START Given entries
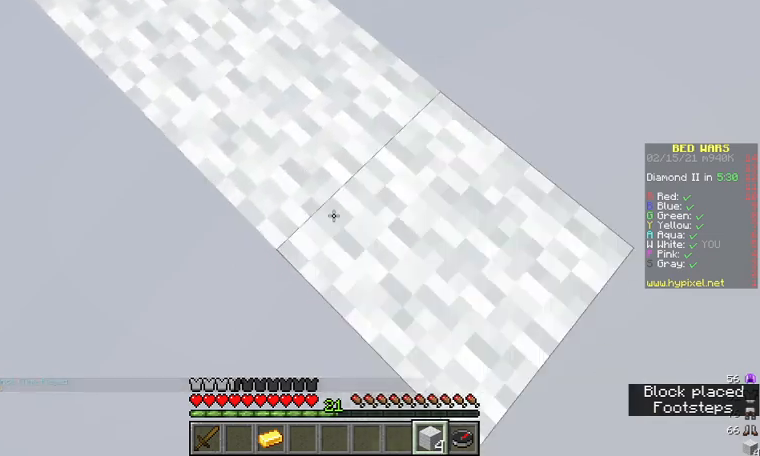
{"keys": ["a"], "mouse": [], "events": [[100, "mouse_right", "up"], [300, "mouse_right", "down"], [333, "s", "up"], [367, "a", "down"], [367, "d", "up"], [433, "mouse_right", "up"]]}
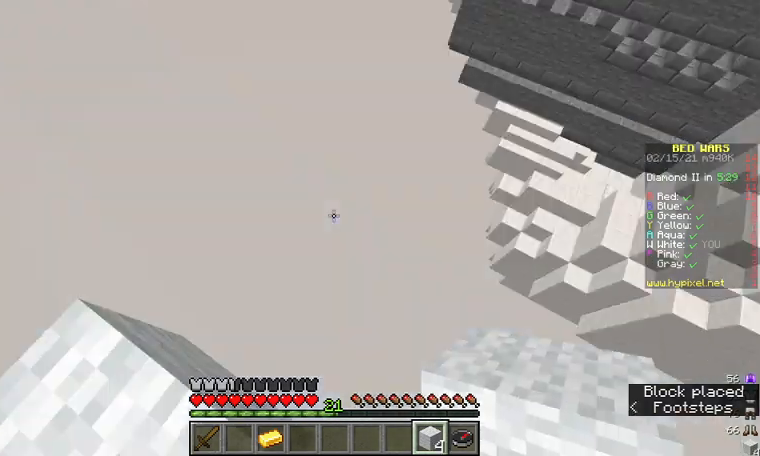
{"keys": ["s"], "mouse": [], "events": [[133, "s", "down"], [467, "a", "up"]]}
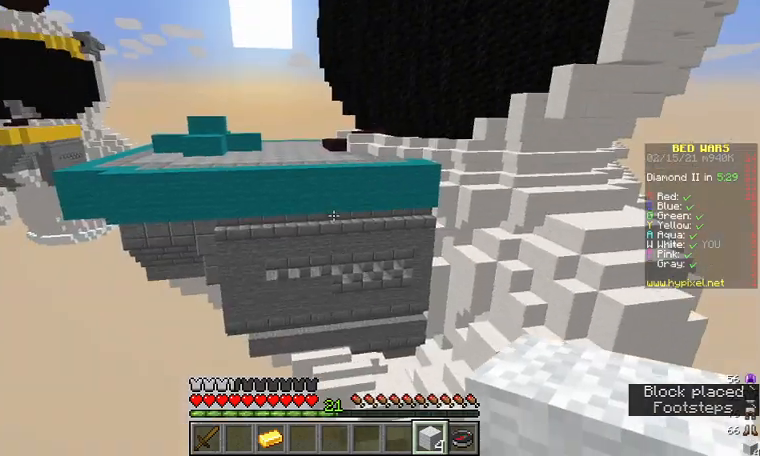
{"keys": ["w"], "mouse": [], "events": [[500, "s", "up"], [500, "w", "down"]]}
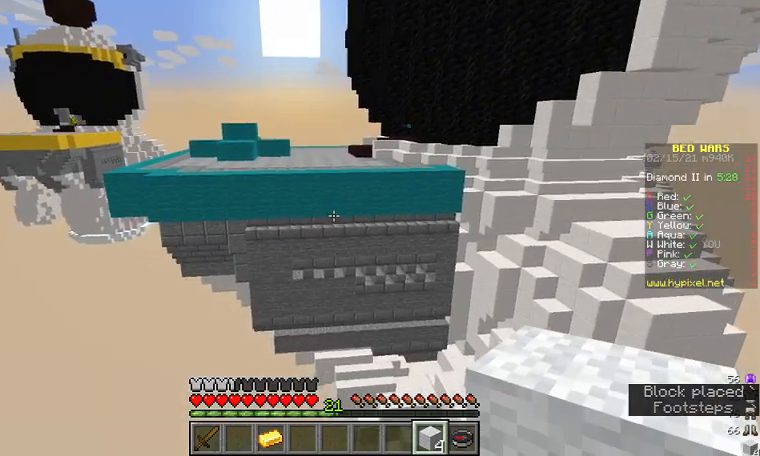
{"keys": ["w"], "mouse": [], "events": []}
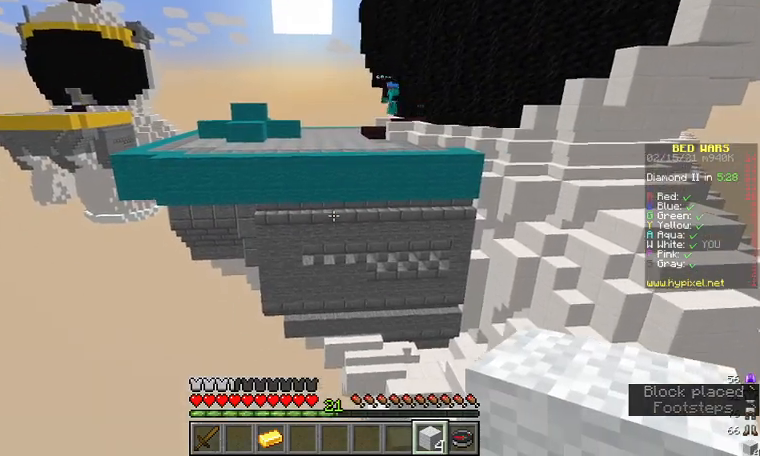
{"keys": ["w"], "mouse": [], "events": []}
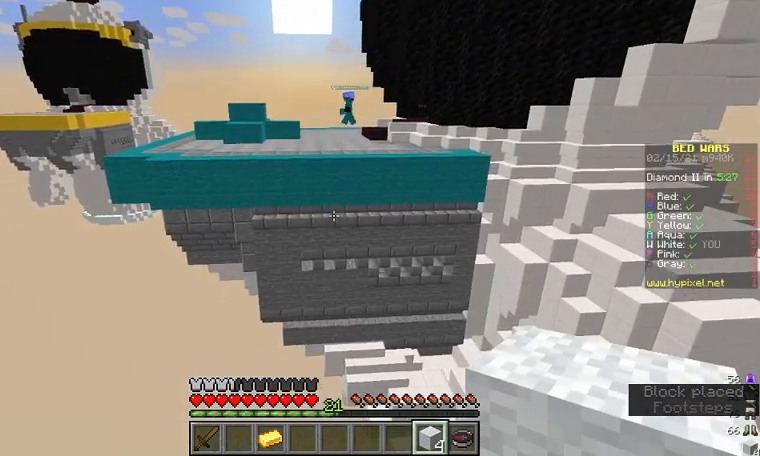
{"keys": [], "mouse": [], "events": [[367, "w", "up"]]}
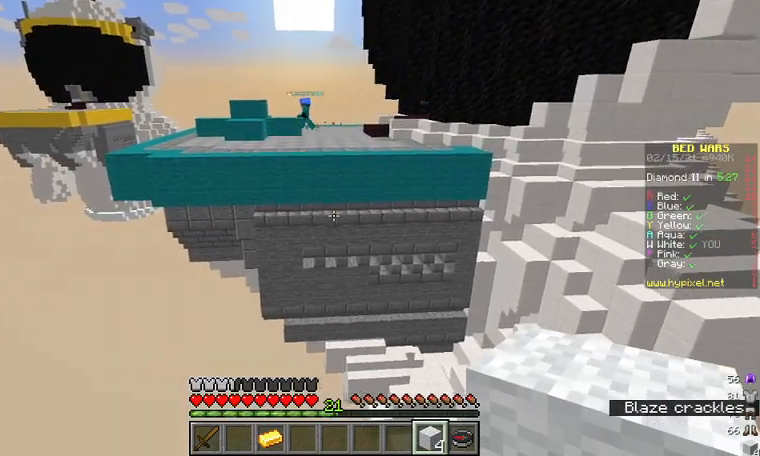
{"keys": [], "mouse": [], "events": []}
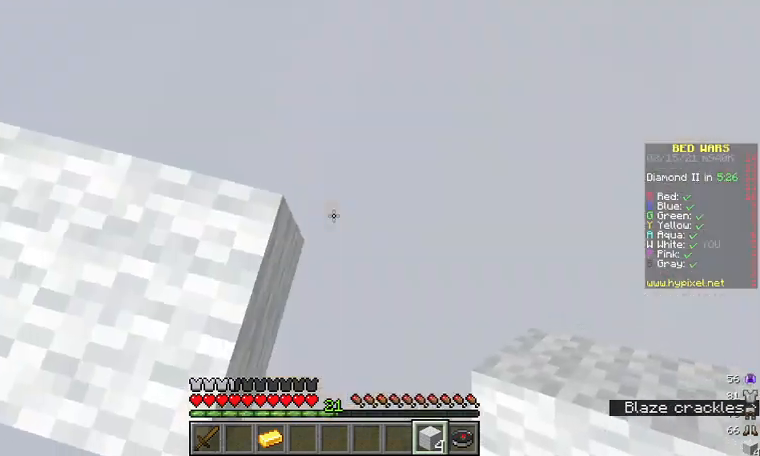
{"keys": ["a", "d", "s"], "mouse": [], "events": [[33, "d", "down"], [67, "s", "down"], [167, "a", "down"]]}
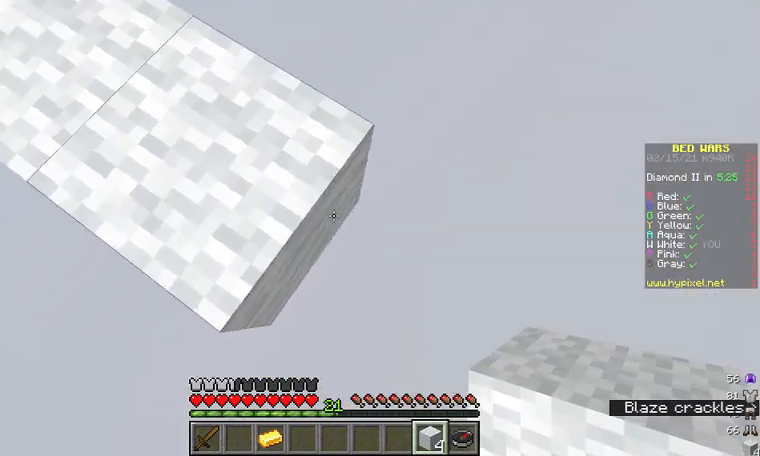
{"keys": ["d", "s"], "mouse": [], "events": [[133, "a", "up"], [233, "mouse_right", "down"], [333, "mouse_right", "up"]]}
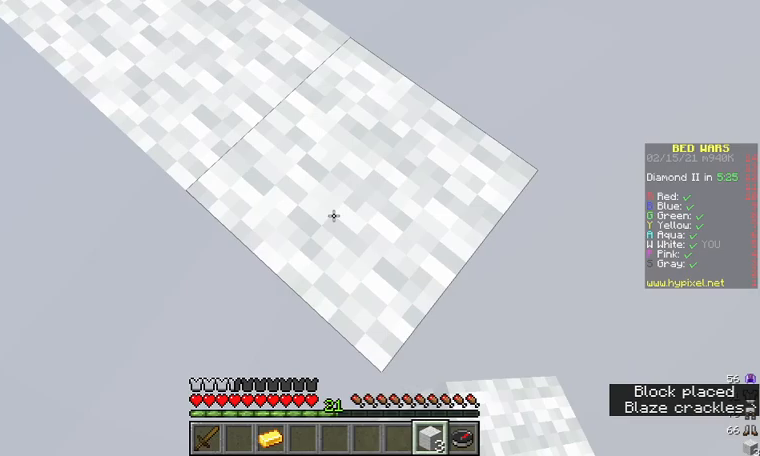
{"keys": ["d", "s"], "mouse": [], "events": [[367, "mouse_right", "down"], [467, "mouse_right", "up"]]}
END Given entries
**What is being asked:**
Pictures aside, repeat each entry in full and without change.

**Result for this task:**
{"keys": ["a"], "mouse": [], "events": [[100, "mouse_right", "up"], [300, "mouse_right", "down"], [333, "s", "up"], [367, "a", "down"], [367, "d", "up"], [433, "mouse_right", "up"]]}
{"keys": ["s"], "mouse": [], "events": [[133, "s", "down"], [467, "a", "up"]]}
{"keys": ["w"], "mouse": [], "events": [[500, "s", "up"], [500, "w", "down"]]}
{"keys": ["w"], "mouse": [], "events": []}
{"keys": ["w"], "mouse": [], "events": []}
{"keys": [], "mouse": [], "events": [[367, "w", "up"]]}
{"keys": [], "mouse": [], "events": []}
{"keys": ["a", "d", "s"], "mouse": [], "events": [[33, "d", "down"], [67, "s", "down"], [167, "a", "down"]]}
{"keys": ["d", "s"], "mouse": [], "events": [[133, "a", "up"], [233, "mouse_right", "down"], [333, "mouse_right", "up"]]}
{"keys": ["d", "s"], "mouse": [], "events": [[367, "mouse_right", "down"], [467, "mouse_right", "up"]]}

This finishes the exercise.